The Pilgrim Fathers
The Separatists1 were less numerous by far than other classes of
Nonconformists, yet they formed the advance guard of the great Puritan
exodus from England to the shores of New England.
The town of Scrooby in Nottinghamshire was the center of a scattered
congregation of Separatists whose minister was John Robinson and
whose ruling elder was William Brewster, the village postmaster.
After enduring many persecutions this little band of Christians,
who became known as "Pilgrims," escaped with difficulty from their
native land to Amsterdam, Holland. They moved a year later to Leyden.
They remained for eleven years.
But the Pilgrims felt that Holland was not their home; they could
not endure the thought of giving up their language and customs for
those of the Dutch, nor were they willing to return to their native
England, where religious persecution had not abated.
They had heard of the colony of Virginia, and they began to plan
how to go to the New World.
Through the friendship and aid of Sir Edwin Sandys, they secured
a little money and purchased a small sailing ship, the Speedwell,
hired another, the Mayflower.
Having secured a grant from the Virginia Company to settle in the
Hudson Valley, and a promise from the king that he would not interfere
with them, and having mortgaged (endentured) themselves to a company
of London merchants for 7 years to repay the loan, they left for
the unknown perils of the Atlantic Ocean and of the wilderness of
North America.
The Speedwell proved unfit for the sea.
They reëmbarked from Plymouth, England, in the Mayflower alone.
Their minister Robinson had remained in Leyden. Brewster was the
leader of the group.
He and John Carver were well advanced in years, but most of the
company were young.
William Bradford was thirty and Edward Winslow was twenty-five.
Before leaving Plymouth they were joined by Miles Standish, a soldier
of thirty-six, who was in sympathy with the movement though not
a member of the congregation.
The "Pilgrim Fathers" with their wives and children, as borne by
the Mayflower, numbered one hundred and two; one died on the voyage
and one was born.
After a perilous voyage of many weeks they anchored off the coast
of New England, far from the point at which they had aimed, and
here they were obliged to remain.
Being north of the bounds of the company that had granted them a
patent, they occupied a country to which they had no legal right.

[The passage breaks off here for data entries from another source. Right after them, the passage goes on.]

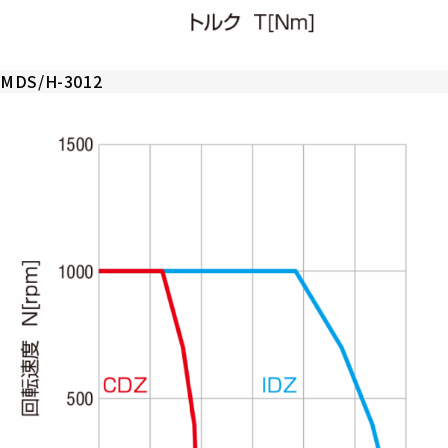
MDS/H-3012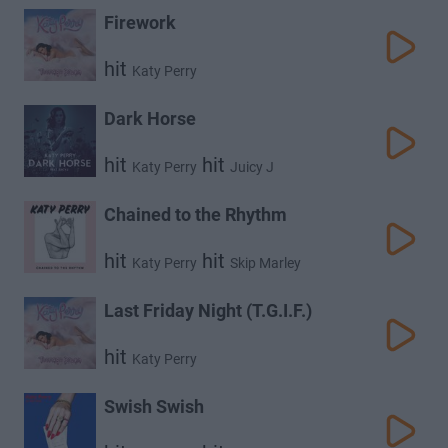
Firework
hit
Katy Perry
Dark Horse
hit
hit
Katy Perry
Juicy J
Chained to the Rhythm
hit
hit
Katy Perry
Skip Marley
Last Friday Night (T.G.I.F.)
hit
Katy Perry
Swish Swish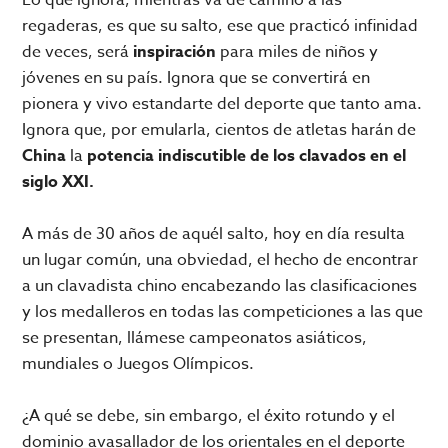
regaderas, es que su salto, ese que practicó infinidad
de veces, será
inspiración
para miles de niños y
jóvenes en su país. Ignora que se convertirá en
pionera y vivo estandarte del deporte que tanto ama.
Ignora que, por emularla, cientos de atletas harán de
China
la
potencia indiscutible de los clavados en el
siglo XXI.
A más de 30 años de aquél salto, hoy en día resulta
un lugar común, una obviedad, el hecho de encontrar
a un clavadista chino encabezando las clasificaciones
y los medalleros en todas las competiciones a las que
se presentan, llámese campeonatos asiáticos,
mundiales o Juegos Olímpicos.
¿A qué se debe, sin embargo, el éxito rotundo y el
dominio avasallador de los orientales en el deporte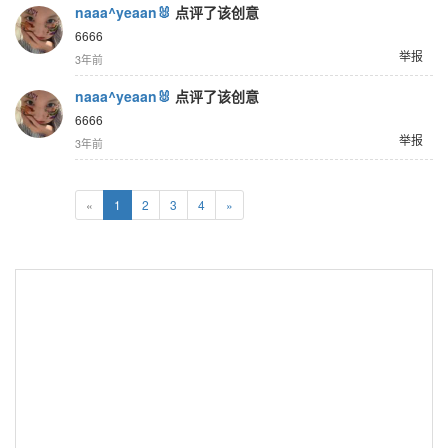
naaa^yeaan🐰
点评了该创意
6666
举报
3年前
naaa^yeaan🐰
点评了该创意
6666
举报
3年前
«
1
2
3
4
»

Before landing they drew up a compact for the government of the
colony and chose John Carver governor for the first year. This compact,
one of the "first written constitutions" was an agreement by which
they pledged themselves "solemnly and mutually, in the presence
of God and of one another, " to form a body politic, to frame such
laws as they might need, to which they promised "all due submission
and obedience."
The compact was signed by all the adult males, forty-one in number,
on the 11th of November, the day on which the Mayflower entered
Cape Cod harbor.
An exploring party went ashore, and they found the country bleak
and uninviting in the extreme. The snow was half a foot deep, and
the fierce wind blew the spray of the sea upon them where it froze
until their "clothes looked like coats of iron."
But the Pilgrims had not sought ease and comfort; they expected
hardships and discouragements. They chose Plymouth harbor as a landing
place, and on December 16, one hundred and two days after leaving
Plymouth, England, they made a landing in the face of a wintry storm,
on a barren rock since known as Plymouth Rock. Next they "fell vpon
their knees and blessed ye God of heaven, who had brought them ouer
ye vast and furious ocean."
In a few days the men were busily engaged in building cabins, returning
each night to the ship.
Before the coming of spring more than forty of them, including the
wives of Bradford, Winslow, and Standish, died.
And yet when the Mayflower sailed for England in the early spring,
not one of the survivors returned with her, and it is a singular
face that nearly all who survived that dreadful winter at Plymouth
lived to a good old age.
Among those who died the first year was Governor Carver, and William
Bradford, the historian of the colony, was chosen to fill the office,
and he held the position for thirty-one years.